======== Dataset records
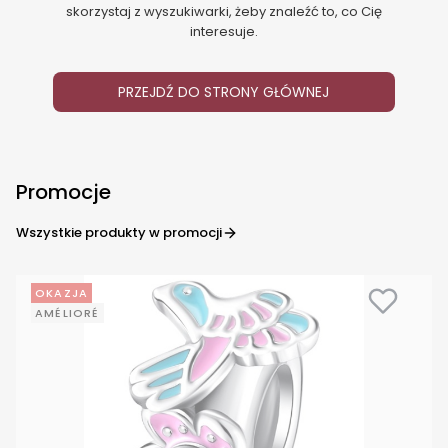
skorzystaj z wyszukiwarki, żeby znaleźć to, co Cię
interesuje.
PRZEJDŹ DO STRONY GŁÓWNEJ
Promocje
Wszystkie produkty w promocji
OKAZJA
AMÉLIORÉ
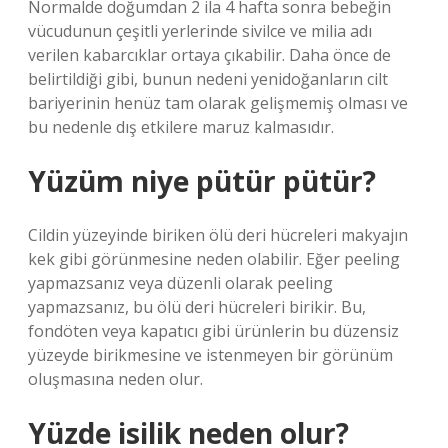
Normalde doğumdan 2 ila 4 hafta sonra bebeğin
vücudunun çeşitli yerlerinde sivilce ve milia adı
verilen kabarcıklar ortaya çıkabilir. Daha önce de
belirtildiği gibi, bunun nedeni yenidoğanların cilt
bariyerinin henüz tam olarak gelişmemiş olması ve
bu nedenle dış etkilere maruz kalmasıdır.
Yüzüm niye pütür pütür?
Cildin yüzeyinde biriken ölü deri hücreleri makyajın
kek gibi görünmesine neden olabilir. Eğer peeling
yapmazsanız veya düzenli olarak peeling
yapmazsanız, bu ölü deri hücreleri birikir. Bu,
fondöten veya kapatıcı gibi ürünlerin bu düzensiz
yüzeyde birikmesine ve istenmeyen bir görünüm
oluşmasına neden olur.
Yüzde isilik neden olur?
================
======== Dataset records
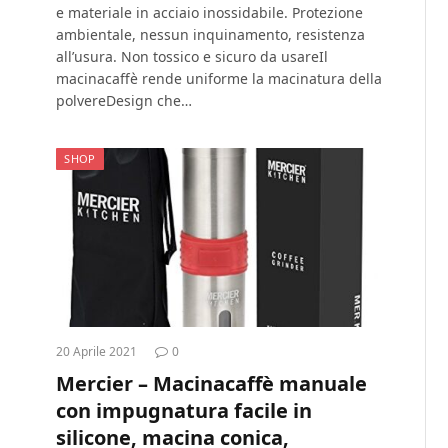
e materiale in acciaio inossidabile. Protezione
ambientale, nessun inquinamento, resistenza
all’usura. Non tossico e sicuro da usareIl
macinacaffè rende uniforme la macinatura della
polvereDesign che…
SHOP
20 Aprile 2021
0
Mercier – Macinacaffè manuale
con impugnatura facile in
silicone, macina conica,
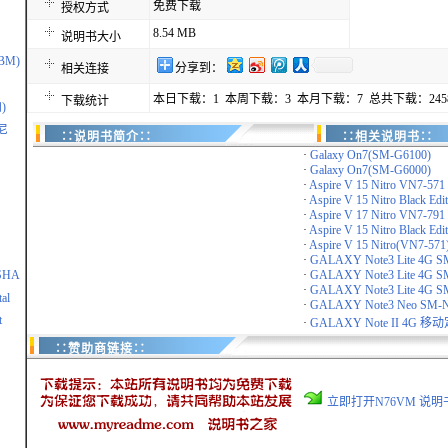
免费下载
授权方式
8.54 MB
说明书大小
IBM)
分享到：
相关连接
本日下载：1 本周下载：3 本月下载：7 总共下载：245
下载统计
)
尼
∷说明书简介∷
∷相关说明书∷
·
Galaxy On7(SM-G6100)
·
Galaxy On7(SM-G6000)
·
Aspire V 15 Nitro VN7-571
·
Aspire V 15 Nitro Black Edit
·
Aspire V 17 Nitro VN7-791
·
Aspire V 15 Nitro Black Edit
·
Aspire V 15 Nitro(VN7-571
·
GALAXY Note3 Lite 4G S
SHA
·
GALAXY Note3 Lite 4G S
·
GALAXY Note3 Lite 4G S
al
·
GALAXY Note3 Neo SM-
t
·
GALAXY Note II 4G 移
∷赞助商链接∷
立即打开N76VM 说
================
### Problem details
How many of the lines above include the word "peeling"? Give that number without comment.

### Task result
2